Comme la vague bleue qui a submergé dimanche dernier nos villes et nos campagnes. Parce que côté ciel ce n'est pas guère mieux. Du gris, du sombre et froid glaçant parsemé de gros nuages noirs qui nous tombent sur le dos en pluie fine en gros grêlons ou en rafale.
Du bleu dur panaché de brun, comme à Limoges, à Clermont à Riom ou à Cournon (deuxième ville du département en nombre d'habitants) à Brest à Bordeaux et dans bon nombre d'autres grandes villes au bleu marine du Nord au Sud, d'Est en Ouest et même au centre en passant par le bleu horizon comme au Havre, par exemple.
Que dire, que faire ? Quand, le dernier maillon d'une chaine, souvent de solidarité, et de proximité s'effondre ?
Qui mieux qu'un maire sait et peut si telle est sa volonté aidé ses administrés quand le besoin se manifeste dans une famille en difficulté ?
Tarifs des cantines, des équipements sociaux, aides ponctuelles de solidarité, au développement de certains projets, interventions bénévoles, souvent, pour régler problème techniques ou de proximité. mais aussi rôle joué pour la représentation des instances départementales, régionales et surtout sénatoriales : celles qui défont ce qui se fait à l'assemblée nationale.
Ce sont les maires et leurs conseillers qui décident des priorités, comme à Thiers où ils choisiront le tourisme plutôt que l'industrie qui elle, verra les derniers couteliers fermer leurs ateliers.
Ce sont souvent les conseils généraux qui allouent les subvention pour financer des travaux que l'état rend obligatoire comme la rénovation de l'habitat, l'achat d'équipement pour amélioration de la santé, (monte escalier, douches à la place de baignoire, mais aussi aide à la santé, pour un reste à charge trop élevé lors d'une hospitalisation ou le remplacement d'appareils dentaires, auditifs ou lunettes, mais également d'un logement pour permettre à une personne soit âgée, soit handicapée (souvent les deux) de rester chez elle. Aide pour des personnes isolées et démunies etc... tant de choses... Ce n'était pas parfait, mais ça aidait. Cela faisait partie de la solidarité et de la sécurité. Mais c'est d'une toute autre sécurité qu'il faut parler désormais, celle qui fait place à la répression plutôt qu'à l'éducation, en particulier.
Ainsi, sans contre poids suffisant, balayé par une vague bleue, le dernier rempart contre la misère et la pauvreté vient de tomber.

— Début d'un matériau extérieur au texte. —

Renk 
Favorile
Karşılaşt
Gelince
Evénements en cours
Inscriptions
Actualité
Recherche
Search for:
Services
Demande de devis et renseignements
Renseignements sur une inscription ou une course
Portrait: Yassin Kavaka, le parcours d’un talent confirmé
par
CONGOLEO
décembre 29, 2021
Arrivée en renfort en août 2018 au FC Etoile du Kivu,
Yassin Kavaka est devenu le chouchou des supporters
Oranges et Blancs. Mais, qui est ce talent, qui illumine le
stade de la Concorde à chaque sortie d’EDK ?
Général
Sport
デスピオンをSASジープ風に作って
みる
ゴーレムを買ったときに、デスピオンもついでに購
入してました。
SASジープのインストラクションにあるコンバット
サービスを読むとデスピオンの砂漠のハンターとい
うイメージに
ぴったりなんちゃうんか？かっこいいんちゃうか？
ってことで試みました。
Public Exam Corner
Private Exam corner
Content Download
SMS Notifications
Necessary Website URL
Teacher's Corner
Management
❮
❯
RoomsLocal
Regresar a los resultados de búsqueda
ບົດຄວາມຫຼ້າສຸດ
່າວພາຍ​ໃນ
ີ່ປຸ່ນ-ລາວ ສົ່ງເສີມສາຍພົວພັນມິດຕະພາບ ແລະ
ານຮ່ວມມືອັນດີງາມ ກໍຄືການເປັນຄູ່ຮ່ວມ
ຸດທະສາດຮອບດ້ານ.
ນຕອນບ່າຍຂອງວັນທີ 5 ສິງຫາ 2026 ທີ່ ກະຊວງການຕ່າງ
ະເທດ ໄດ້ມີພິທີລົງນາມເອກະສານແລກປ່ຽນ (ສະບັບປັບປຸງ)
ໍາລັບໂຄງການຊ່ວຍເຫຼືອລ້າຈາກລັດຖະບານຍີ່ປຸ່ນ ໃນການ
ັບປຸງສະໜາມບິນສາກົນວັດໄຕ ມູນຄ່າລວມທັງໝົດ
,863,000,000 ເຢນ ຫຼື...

J’adore le bleu, toi beaucoup moins à ce que je vois…
RépondreSupprimerJe n’ai jamais habité dans de grandes villes, les maires dans les petites communes sont souvent sans étiquette et mènent les « affaires » comme ils le peuvent avec peu de moyens…
Ici nous venons de changer de maire pour 7 voix.Celui qui a été élu me semble imbu de sa personne, et il y a déjà une réunion du conseil extraordinaire qui est convoquée, je me demande bien pourquoi….
Aller je te souhaite malgré tout un bon dimanche ma Délia 😘
Ce n'est pas que je n'aime pas le bleu, c'est celui qui se profile que je n'aime pas, mais alors pas du tout ! A l'évidence je préfère le rouge pour l'occasion. Gros bisous.